I'm following this tutorial on training a causal language model from scratch. My dataset is a corpus of text:
my_dataset = ["some_text... _112_ some_text... _113_ some_text... _114_ some_text...", "some_text... _1423_ some_text... _1424_ some_text... _1425_ some_text...", "some_text... _1111_ some_text... _1111_ some_text... _1111_ some_text..."].
The issue is that my dataset contains a clear pattern of numbers in each text (either the numbers are consecutive or they repeat).
I would like to mask out the previous predicted numbers in this pattern as the model predicts the next tokens (note that they always has the pattern of _X_
, where X
is a number, so I don't want to just mask out any previous number, but just those that correspond to the pattern).
For example, given the first text, after the model predicts _112_
, I'd like to mask the number 112
in that sequence for the subsequent token predictions (e.g., "some_text... _MaskToken_ some_text..."
).
I found this SO that I believe asked a similar question a couple of years ago, but left unanswered and used an inefficient method therefore.

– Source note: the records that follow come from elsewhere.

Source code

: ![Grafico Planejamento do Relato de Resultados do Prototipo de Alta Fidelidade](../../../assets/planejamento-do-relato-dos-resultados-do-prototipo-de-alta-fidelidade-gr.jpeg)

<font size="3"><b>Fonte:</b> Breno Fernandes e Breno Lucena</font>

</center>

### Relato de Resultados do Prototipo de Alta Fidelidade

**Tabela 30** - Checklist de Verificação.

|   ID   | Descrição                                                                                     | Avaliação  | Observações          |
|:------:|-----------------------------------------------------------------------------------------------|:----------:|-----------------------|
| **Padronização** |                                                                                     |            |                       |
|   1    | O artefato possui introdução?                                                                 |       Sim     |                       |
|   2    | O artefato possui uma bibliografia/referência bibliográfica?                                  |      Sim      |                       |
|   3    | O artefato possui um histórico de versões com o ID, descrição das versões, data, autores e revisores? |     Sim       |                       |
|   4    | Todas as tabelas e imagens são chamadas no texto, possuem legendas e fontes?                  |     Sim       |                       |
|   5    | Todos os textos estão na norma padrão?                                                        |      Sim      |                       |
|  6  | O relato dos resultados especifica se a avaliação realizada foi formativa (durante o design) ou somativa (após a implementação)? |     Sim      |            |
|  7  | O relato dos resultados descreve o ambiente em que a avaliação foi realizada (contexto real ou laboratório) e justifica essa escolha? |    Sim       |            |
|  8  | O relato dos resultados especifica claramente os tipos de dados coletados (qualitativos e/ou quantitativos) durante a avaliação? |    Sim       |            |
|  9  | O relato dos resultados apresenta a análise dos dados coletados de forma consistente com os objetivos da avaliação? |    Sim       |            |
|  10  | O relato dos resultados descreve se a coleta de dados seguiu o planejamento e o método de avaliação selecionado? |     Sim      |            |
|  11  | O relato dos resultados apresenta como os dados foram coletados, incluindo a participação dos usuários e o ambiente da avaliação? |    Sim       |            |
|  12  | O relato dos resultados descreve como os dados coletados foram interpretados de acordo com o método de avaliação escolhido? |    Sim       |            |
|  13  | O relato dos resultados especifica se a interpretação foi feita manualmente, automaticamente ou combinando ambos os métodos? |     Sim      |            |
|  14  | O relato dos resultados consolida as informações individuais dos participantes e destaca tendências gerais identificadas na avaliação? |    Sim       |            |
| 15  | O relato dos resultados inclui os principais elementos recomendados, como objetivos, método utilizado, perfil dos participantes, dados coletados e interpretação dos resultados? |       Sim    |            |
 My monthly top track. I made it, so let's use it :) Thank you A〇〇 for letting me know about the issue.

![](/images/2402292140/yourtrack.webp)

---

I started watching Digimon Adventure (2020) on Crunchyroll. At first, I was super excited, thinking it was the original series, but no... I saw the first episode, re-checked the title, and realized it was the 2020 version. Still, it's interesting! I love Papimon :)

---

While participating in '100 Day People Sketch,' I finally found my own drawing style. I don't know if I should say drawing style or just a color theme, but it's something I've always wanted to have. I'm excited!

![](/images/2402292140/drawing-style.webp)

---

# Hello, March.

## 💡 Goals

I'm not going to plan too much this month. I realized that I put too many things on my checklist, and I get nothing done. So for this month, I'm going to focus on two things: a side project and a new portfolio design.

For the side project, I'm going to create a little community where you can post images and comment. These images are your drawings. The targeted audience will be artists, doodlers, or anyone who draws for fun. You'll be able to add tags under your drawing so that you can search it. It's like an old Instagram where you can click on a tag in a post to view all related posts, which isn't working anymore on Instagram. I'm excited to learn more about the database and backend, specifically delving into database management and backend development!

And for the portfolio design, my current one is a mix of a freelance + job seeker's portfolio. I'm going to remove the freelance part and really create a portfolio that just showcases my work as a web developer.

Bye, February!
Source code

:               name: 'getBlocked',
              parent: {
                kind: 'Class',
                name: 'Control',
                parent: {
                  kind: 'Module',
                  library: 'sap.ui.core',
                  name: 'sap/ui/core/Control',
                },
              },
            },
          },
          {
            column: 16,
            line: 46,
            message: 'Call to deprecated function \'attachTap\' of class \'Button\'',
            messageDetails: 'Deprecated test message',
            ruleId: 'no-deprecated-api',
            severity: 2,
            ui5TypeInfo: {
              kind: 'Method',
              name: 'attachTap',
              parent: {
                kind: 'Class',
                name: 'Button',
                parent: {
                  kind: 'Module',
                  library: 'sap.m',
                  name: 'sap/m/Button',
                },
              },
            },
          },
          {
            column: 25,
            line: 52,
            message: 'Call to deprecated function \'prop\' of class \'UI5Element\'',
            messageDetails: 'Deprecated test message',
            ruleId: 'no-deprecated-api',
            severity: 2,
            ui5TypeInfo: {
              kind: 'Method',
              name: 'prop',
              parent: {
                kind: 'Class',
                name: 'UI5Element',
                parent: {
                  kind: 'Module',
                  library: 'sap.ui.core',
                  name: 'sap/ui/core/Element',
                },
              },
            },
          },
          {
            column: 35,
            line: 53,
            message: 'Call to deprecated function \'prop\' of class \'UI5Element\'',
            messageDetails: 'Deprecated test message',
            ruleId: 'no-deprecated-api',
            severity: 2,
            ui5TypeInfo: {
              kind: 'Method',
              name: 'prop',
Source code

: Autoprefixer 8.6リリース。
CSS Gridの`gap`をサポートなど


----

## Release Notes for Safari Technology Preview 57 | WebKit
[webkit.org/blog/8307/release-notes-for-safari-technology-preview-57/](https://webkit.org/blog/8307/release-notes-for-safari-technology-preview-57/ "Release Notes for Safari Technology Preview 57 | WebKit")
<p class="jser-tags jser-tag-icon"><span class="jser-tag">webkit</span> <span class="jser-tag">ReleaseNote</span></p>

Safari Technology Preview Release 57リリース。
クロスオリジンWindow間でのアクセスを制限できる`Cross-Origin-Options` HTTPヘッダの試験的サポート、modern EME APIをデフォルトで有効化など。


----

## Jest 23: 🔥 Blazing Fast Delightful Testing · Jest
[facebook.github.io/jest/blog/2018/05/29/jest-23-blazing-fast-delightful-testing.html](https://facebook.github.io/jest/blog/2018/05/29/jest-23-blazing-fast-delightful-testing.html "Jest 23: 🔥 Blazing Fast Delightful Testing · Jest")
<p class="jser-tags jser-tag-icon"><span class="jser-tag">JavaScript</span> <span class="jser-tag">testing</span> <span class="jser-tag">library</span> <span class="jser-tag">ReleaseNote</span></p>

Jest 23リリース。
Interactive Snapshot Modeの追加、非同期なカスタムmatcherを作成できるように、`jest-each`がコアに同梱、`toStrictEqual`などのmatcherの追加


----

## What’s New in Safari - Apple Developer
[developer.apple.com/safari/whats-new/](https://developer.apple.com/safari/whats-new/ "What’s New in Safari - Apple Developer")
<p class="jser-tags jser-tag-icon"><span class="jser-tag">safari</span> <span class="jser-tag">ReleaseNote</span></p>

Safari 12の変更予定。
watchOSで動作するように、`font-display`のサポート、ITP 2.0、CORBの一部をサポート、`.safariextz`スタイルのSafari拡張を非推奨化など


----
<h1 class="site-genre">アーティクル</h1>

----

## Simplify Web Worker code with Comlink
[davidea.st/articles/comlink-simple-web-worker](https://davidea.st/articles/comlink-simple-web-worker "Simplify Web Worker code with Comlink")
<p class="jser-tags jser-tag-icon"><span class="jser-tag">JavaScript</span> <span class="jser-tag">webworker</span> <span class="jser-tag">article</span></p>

From the tutorial I'm using it seems like the DataCollatorForLanguageModeling collator might be the way to go about this:
"Besides stacking and padding batches, it also takes care of creating the language model labels — in causal language modeling the inputs serve as labels too (just shifted by one element), and this data collator creates them on the fly during training so we don’t need to duplicate the input_ids."
From this reddit post I understand that the DataCollatorForLanguageModelling
"Duplicate the training sentence. If the masking is performed every time a sequence is fed to the model, the model sees different versions of the same sentence with masks on different positions."
The tutorial also mention
Shifting the inputs and labels to align them happens inside the model, so the data collator just copies the inputs to create the labels.
But going over the source code of GPT2LMHeadModel or the data collator it is not clear to me how to do this either.